V.J. And then came Broadway. Being on tour is one thing, but this was the big time. What was it like? You know, the auditions and finally getting it.
R.S. Funny thing about the Broadway thing, when it finally happened it came out of the blue. Hello, Dolly! was my first B'way show. The show was a week from starting rehearsals and had been cast for four months. I hadn't originally auditioned because I had put my foot down and decided to wait for a B'way gig. About that same time Chris Chadman offered me the National Company of Guys & Dolls, but I had to turn it down, holding out for B'way. (Not doing the show was a regret, but he was great about it, by the way ... .) One of the guys set to do Hello, Dolly! got a B'way show and decided to stay in NYC. So an audition was held. It was the day I got my last unemployment check I was going to get on that claim, so I opened the paper, saw the audition and went.
130 guys showed up, and after dancing for an hour, I found out they needed one guy who needed to be 6 foot tall. Well, I'm 5'7", not even close, but you figure you stay and maybe get on file for a future replacement. They cut to about 12 guys, then we all sang and went home. I was at home, contemplating my return to the table waiting scene when I got the call. 6 foot tall or not, I got the job
It was a great job and I can't say enough about working not only with Carol Channing in her Tony Award-winning role, but also with Lee Roy Reams (our director, and a terrific talent) and the great Jerry Herman. It was a tremendous experience all the way to Broadway and I wish everyone could have an opening night on Broadway like we did. When Carol made her first entrance, the whole theater leaped to it's feet. No lie. And when she came down those stairs for the title number, we cried, the audience screamed and cried, and she was everything a legend could be.

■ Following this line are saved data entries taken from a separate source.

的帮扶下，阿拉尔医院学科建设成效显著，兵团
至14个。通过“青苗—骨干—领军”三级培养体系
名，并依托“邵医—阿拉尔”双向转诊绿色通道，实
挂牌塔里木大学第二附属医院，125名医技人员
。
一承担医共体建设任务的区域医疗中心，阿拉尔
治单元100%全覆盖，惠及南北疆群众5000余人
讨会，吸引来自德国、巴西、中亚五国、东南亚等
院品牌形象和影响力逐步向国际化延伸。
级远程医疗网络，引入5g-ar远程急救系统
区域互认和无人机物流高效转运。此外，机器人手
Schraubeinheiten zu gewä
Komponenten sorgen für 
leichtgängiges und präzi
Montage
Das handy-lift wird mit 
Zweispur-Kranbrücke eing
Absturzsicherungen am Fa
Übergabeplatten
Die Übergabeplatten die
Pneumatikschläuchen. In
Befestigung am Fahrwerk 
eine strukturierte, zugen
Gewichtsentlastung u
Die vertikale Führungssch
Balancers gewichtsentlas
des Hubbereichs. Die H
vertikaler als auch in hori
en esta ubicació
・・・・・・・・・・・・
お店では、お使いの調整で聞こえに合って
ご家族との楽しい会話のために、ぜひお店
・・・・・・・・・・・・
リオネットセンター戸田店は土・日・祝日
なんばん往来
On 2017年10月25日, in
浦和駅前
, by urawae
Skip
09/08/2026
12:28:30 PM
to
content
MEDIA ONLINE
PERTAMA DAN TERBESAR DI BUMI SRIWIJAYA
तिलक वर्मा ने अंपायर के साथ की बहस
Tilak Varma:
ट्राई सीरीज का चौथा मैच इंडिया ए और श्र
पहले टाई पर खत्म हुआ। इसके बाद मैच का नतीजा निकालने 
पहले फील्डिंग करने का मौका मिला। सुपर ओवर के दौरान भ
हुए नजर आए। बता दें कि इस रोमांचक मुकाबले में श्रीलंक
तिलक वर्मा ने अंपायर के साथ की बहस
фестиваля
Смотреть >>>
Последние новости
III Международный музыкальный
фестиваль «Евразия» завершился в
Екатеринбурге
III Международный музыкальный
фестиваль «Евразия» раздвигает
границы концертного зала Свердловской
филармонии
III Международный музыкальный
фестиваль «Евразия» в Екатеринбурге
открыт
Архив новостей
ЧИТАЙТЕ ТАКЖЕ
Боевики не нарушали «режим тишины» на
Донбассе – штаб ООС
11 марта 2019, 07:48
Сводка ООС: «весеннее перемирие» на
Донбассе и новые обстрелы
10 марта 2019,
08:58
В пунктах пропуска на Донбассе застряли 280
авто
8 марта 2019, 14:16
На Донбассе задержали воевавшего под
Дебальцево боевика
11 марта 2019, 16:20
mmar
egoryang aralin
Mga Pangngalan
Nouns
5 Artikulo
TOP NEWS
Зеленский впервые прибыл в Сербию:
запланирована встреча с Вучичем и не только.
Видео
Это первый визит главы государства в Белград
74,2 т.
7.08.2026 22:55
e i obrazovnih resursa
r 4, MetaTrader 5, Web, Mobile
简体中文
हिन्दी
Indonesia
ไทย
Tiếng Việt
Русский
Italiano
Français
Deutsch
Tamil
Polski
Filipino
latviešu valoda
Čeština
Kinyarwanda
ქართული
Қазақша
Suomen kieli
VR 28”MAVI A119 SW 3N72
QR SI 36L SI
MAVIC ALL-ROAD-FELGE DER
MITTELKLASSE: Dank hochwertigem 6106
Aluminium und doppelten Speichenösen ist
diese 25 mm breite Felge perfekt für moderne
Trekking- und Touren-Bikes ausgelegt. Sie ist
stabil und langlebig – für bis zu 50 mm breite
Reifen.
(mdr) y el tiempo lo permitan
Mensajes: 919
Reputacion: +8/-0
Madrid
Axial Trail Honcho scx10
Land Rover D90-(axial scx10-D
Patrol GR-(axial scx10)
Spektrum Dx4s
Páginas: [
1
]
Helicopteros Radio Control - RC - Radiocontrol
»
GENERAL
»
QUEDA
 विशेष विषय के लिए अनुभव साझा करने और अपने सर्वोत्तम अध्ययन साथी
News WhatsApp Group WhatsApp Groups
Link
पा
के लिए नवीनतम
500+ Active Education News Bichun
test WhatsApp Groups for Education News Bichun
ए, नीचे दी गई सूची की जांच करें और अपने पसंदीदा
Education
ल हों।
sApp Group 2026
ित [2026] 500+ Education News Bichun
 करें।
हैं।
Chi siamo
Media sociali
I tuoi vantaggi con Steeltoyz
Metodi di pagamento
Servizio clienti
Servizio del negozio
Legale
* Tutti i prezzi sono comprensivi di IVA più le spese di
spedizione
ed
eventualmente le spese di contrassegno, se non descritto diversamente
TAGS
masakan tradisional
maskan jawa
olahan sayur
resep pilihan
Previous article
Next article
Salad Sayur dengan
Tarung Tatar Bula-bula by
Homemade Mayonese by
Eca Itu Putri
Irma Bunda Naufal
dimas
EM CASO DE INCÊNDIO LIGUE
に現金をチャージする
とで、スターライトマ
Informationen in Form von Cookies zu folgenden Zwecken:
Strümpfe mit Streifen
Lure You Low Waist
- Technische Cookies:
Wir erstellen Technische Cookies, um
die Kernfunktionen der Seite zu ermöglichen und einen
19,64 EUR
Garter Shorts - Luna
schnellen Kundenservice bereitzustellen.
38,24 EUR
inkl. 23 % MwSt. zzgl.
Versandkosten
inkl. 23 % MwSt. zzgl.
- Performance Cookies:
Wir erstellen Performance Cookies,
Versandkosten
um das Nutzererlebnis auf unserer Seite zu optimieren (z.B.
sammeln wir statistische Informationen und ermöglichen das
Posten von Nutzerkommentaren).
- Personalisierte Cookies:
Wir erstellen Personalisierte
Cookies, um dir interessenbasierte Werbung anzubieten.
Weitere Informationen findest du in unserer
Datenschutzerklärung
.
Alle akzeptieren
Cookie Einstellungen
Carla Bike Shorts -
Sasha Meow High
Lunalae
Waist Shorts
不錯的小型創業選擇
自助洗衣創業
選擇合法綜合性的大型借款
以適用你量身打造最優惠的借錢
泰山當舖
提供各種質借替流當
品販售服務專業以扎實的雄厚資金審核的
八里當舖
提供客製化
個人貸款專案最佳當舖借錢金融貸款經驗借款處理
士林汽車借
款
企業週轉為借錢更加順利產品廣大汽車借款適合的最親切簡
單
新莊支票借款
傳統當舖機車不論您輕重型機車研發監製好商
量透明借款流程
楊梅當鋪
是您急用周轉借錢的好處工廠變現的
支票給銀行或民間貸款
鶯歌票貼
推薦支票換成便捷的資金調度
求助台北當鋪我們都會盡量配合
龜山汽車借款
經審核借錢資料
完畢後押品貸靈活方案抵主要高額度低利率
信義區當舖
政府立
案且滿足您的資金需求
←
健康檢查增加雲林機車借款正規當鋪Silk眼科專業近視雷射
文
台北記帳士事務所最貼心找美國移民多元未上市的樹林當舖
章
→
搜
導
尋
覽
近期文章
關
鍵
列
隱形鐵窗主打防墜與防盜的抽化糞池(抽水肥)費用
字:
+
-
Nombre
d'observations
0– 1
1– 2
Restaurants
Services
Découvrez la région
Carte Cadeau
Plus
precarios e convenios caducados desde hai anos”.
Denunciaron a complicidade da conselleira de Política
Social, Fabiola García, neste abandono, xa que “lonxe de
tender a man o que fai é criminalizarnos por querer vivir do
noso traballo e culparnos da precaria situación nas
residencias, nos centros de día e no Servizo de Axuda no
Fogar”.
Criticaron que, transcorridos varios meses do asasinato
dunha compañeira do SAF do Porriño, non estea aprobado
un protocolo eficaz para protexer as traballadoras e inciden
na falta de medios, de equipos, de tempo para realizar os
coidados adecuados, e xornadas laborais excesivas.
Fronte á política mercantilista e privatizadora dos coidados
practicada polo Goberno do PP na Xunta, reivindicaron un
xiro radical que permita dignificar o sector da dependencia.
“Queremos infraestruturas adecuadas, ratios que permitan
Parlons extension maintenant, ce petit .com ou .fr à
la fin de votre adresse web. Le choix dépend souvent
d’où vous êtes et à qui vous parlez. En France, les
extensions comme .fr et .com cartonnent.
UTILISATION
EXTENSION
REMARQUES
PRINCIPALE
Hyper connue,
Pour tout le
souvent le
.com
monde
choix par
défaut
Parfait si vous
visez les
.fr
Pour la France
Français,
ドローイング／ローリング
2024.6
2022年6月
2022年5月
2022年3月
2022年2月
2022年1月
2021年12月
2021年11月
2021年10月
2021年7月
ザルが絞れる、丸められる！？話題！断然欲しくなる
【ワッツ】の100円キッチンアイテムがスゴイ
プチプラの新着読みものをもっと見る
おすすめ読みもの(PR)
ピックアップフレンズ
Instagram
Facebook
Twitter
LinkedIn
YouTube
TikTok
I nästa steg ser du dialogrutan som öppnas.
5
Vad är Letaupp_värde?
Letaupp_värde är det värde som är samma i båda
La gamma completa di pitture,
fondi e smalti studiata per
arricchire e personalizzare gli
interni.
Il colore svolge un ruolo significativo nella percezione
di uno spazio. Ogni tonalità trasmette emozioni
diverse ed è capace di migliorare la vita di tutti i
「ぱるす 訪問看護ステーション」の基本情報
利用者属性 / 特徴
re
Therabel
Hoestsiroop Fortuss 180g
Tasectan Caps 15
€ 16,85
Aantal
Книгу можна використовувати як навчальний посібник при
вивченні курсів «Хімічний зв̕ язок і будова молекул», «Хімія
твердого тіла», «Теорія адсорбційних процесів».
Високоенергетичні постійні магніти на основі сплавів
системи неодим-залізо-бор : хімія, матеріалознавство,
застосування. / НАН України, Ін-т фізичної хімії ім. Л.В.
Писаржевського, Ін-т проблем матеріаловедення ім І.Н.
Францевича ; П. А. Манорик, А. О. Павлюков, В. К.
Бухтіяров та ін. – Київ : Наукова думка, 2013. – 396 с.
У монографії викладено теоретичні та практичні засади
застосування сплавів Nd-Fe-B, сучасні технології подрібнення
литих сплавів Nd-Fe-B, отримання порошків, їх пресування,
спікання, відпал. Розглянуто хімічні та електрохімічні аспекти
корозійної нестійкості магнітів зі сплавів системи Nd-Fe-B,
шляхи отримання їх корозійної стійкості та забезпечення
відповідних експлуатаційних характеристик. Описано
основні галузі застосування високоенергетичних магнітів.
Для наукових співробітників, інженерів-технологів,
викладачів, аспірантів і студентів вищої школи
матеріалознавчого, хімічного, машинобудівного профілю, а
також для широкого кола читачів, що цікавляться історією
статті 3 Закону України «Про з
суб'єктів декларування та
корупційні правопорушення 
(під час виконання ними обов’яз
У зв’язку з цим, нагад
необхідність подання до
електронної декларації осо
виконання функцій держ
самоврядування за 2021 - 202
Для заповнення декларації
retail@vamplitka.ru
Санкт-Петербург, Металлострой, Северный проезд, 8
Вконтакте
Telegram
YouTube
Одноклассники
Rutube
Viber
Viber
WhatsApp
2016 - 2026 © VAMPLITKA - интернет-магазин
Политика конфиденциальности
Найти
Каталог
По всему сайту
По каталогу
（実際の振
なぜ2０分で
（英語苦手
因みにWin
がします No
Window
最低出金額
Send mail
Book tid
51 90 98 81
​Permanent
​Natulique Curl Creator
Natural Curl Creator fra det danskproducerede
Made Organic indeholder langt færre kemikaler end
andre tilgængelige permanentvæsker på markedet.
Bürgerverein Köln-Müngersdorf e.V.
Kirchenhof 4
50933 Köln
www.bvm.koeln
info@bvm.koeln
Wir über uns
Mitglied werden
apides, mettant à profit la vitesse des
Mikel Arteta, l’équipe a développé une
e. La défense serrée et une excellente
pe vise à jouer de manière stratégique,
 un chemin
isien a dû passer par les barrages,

V.J. Oh yeah. I saw it and was standing too. It was an unforgettable moment to see Carol at the top of that staircase. In the audience we were in an absolute state of frenzy. I mean, we were just reliving theatrical history. It was amazing.
R.S. The New York Times said "Celebrate her." After Broadway, I was asked by Lee Roy, Jerry and Carol to stage the choreography for the post-Broadway tour, working hand in hand with them. The job was a gift, and a ball.